Building on earlier work by the United Nations (UN) Commission on Human Rights, the UN Human Rights Council (HRC) and its mechanisms have been actively engaged on the topic of human rights and the environment. They have made enormous progress in clarifying and setting down the human rights normative framework as it relates to the environment and to environmental protection. In particular, they have demonstrated that environmental harm (including that caused by climate change) has enormous negative implications for the enjoyment of human rights, especially for the most vulnerable in society, and that, conversely, human rights obligations and principles can help guide better environmental policymaking at the international and national levels. In parallel, the Council and its mechanisms have also drawn increasing attention to individuals working at the interface of human rights and environmental protection: environmental human rights defenders (EHRDs).

This progress led the first Special Rapporteur on human rights and the environment, John Knox, to use his last speech to the HRC as mandate-holder to urge the international community to consider the next logical step in this process: formal UN recognition of the universal right to a clean, healthy and sustainable environment. In doing so, the UN would be reflecting the growing practice of states – well over a hundred countries have now recognized the right to a clean, healthy and sustainable environment (in different formulations) in law; as well as the reality in various regional human rights systems (e.g. Africa, Latin America). The current UN Special Rapporteur, David Boyd, has made this drive for recognition of ‘the right to the environment’ one of his key priorities.

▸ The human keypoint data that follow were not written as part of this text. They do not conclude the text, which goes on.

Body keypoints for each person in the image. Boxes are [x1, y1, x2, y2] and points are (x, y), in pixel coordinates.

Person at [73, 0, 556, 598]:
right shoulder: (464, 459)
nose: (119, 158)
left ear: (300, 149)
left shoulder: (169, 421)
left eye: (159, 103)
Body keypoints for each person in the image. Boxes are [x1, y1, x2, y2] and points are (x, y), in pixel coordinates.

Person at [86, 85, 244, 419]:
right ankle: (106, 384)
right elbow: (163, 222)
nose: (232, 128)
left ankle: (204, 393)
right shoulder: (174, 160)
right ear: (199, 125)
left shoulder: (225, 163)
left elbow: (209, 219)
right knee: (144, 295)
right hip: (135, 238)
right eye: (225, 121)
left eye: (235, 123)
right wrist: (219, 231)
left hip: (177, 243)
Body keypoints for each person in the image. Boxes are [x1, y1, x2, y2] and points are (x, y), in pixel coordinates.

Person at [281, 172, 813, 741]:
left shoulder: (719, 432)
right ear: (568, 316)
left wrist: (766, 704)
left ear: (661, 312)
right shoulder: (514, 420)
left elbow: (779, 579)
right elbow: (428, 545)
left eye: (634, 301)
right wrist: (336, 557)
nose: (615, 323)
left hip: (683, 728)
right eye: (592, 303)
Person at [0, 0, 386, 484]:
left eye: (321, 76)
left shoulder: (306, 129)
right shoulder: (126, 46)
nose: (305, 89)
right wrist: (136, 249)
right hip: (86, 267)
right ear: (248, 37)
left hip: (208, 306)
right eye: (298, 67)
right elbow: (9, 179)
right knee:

To kick-start discussions at the UN about the right to a clean, healthy and sustainable environment, this expert seminar – organized by the HRC core group on human rights and the environment (made up of Costa Rica, Maldives, Morocco, Slovenia and Switzerland), with the support of the Universal Rights Group (URG), the Geneva Academy, UNICEF, UNEP, and OHCHR – will consider the growing recognition of the ‘right to environment’ around the world; discuss the value of this right for individual rights-holders and for the environment; and will answer the question: is it time for universal recognition of this right at UN-level?